Experts use a lead scoring system in order to understand a buyer’s interest seen here:
Marketing Channel | Behavior | Score |
---|---|---|
Opened Email | Influencer factor (+1) | |
Click within Email | Most important factor (+5) | |
Forwarded Email | Influencing factor (+3) | |
Unsubscribed | Negative factor (-5) | |
Website | Requested a Demo | Most important factor (+50) |
Visited Pricing Page | Important factor (+20) | |
Visited Multiple Pages | Influencing factor (+10) | |
Visited Careers Page | Negative factor (-5) | |
Webinar | Registered for Webinar | Influencing factor (+10) |
Attended Webinar | Important factor (+2) | |
Event | Attended Event | Influencing factor (+3) |
Had a good conversation | Influencing factor (+10) | |
Had an amazing conversation | Important factor (+30) | |
Content | Downloaded White Paper | Influencing factor (+10) |
Downloaded Specific White Paper | Important factor (+30) | |
Completed a piece of interactive content | Influencing factor (+10) |
Once a lead has passed a decided threshold, they can be considered marketing qualified lead or sales qualified lead (depending on how the thresholds are set up).
You might then nurture your lead or MQL using email marketing. You can then determine the lead/MQL’s interest-based on whether they open the email, click within the email, or sign up for more events.
Once an MQL has attended a webinar or asked for sample content, then that lead is an SQL and should be in contact with your sales team.
While this is the ideal chain of events for a sales cycle, it isn’t always the reality. Communication between the marketing team and sales team is crucial to make the conversion from MQL to SQL. It’s important for your customer to feel like they’ve been listened to and are being taken care of. To ensure your customer is satisfied, communicate with your sales team before they contact your customer so that they are going in with as much information as possible and won’t be asking repeated questions.

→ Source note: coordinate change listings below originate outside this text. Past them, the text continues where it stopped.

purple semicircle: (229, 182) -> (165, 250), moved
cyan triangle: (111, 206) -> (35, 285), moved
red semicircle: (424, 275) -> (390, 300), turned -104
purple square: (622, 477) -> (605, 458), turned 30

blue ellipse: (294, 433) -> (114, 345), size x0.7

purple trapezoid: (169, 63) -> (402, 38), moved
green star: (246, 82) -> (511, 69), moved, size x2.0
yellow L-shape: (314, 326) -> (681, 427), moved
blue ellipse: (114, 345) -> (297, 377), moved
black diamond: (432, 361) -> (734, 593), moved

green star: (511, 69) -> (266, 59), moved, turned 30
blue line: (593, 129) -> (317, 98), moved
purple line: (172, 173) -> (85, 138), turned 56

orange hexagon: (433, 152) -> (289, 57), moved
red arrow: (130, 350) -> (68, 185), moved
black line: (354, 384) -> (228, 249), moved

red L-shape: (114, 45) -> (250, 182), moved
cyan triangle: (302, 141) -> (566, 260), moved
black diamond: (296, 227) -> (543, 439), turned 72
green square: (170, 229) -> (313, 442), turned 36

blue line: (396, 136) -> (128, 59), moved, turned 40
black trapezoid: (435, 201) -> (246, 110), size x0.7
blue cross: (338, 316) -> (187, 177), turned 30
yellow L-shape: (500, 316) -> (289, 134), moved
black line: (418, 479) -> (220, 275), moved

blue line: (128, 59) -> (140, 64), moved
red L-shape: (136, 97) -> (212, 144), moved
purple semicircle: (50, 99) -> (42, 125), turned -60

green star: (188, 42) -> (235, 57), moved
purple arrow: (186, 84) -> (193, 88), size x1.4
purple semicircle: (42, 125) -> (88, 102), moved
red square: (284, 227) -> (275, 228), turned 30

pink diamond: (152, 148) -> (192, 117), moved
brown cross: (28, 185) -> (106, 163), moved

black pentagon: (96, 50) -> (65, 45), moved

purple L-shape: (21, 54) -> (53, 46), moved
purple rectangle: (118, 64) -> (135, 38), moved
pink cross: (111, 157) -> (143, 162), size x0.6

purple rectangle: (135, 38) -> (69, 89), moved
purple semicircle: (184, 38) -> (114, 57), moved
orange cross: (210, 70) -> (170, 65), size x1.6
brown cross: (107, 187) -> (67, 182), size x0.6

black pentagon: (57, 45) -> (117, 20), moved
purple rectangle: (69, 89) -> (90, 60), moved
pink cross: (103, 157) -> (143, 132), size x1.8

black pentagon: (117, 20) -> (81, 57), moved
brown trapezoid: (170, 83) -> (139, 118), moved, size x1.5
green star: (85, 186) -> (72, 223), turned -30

It’s also important to move quickly once you’ve established a relationship with your lead. Once the interest is made clear, the lead should be set up to speak to a sales rep so that they can convince the lead and finalize the sale before they lose interest.
If your marketing team and your sales team have clear communication and the same end goal in mind, the process from marketing qualified leads to sales qualified leads should make sense for your customers!
Setting Up Your Sales Pipeline
The success of your company depends on communication between your marketing and sales team and the efficacy of your sales pipeline. Tools can streamline this process and marketing and sales software than help each of your teams understand the lead interest and needs.
Set up your sales pipeline so that it reflects lead categorization and lead nurturing. From here, you can see the number of people ready to buy from your brand and those areas of your marketing campaign that need to improve nurturing.
Each brand is different, so test and retest! See what makes your unique customers tick, and soon you will have better conversations with your leads and higher conversions!